Here's an experiment that might make sense. Of course just do it in your head.

Take two AA batteries and put one stacked against the other just like they would be in a flashlight. Pretend this is your tiny little secondary winding on the pole. How the electric gets into these batteries doesn't really matter and the fact that it's 1.5VDC instead of 110VAC really doesn't either.

So take the point where these two batteries touch together and ground it...for no reason at all. With your meter, you measure 1.5V between on end of this battery stack and ground and the same between the other end and your ground, right?

Now from one end of your stack to the other end is 3V, right? Now you've got two hot legs and a neutral.

What if instead of grounding the center point, you left it ungrounded, or even attached it to one end of some other battery somewhere? You still get 1.5V on each leg to ground and 3V across both batteries. But...the voltage of the center point is not necessarily at the same voltage as ground anymore. That's okay, there's nothing wrong with that. you still get the voltage you had before.

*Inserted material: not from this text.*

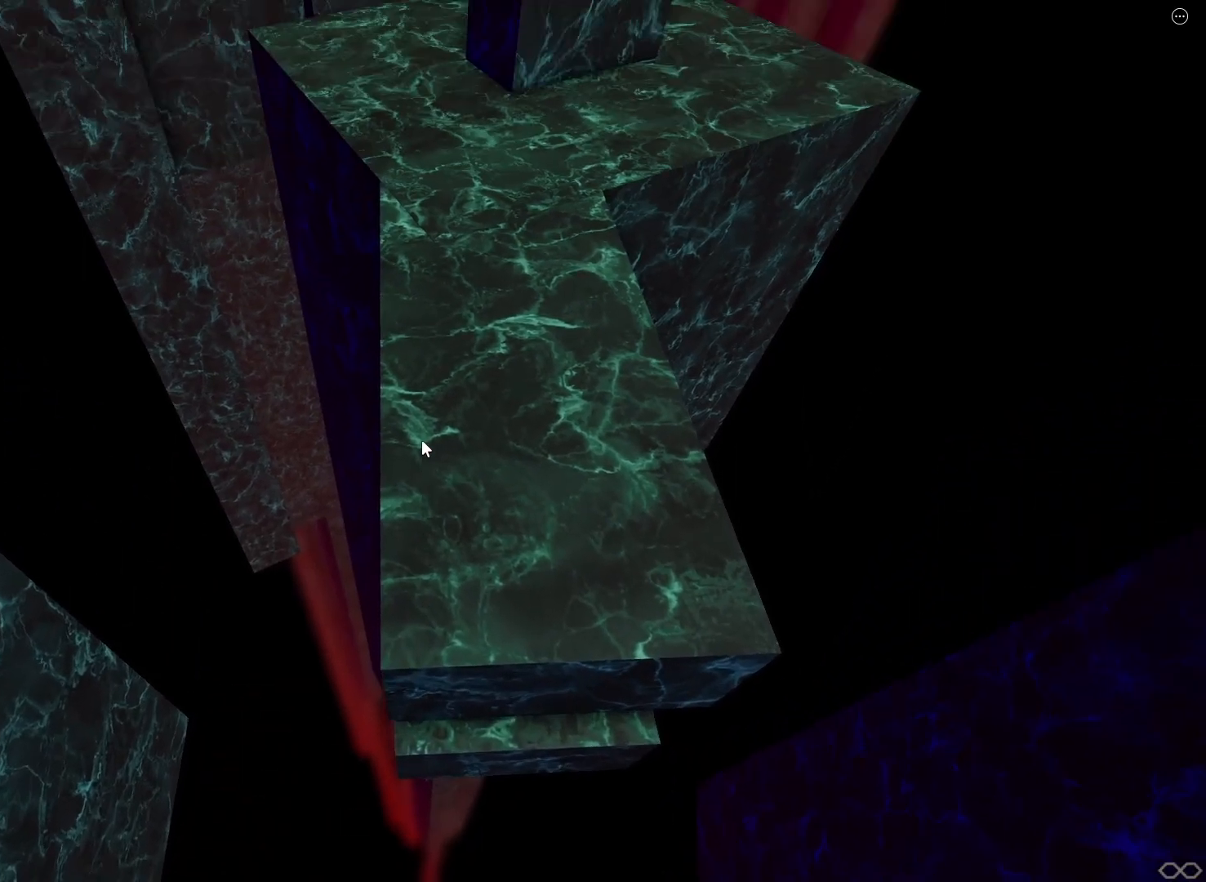
{"keys": [], "events": []}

The problem is that in our houses, we want our neutrals to all be at the same voltage. To do this they all have to be tied to some reference point, and we chose to use the ground.

But even the earth's ground voltage changes all the time. When there's a lightening storm, it vary's all over the place, light hitting the earth causes a negative charge to form as do all sorts of radiation. But we don't notice because we all change our ground voltage along with the earth. As long as the whole neighborhood is on the same ground, no body gets hurt.

When you walk across a carpet and get a shock touching the doorknob that happens because you and the doorknob had a different ground voltage. Had you both been attached to a driven rod, that wouldn't have happened.

If your house and garage aren't attached to the same ground, the results of moving from one to the other would be worse than that static shock. So everything gets grounded for no reason other than to keep us all working at the same ground voltage...whatever that is today.

I know this is long but I can't come up with a short way to say it. Hopefully somebody more elequent than me will come along.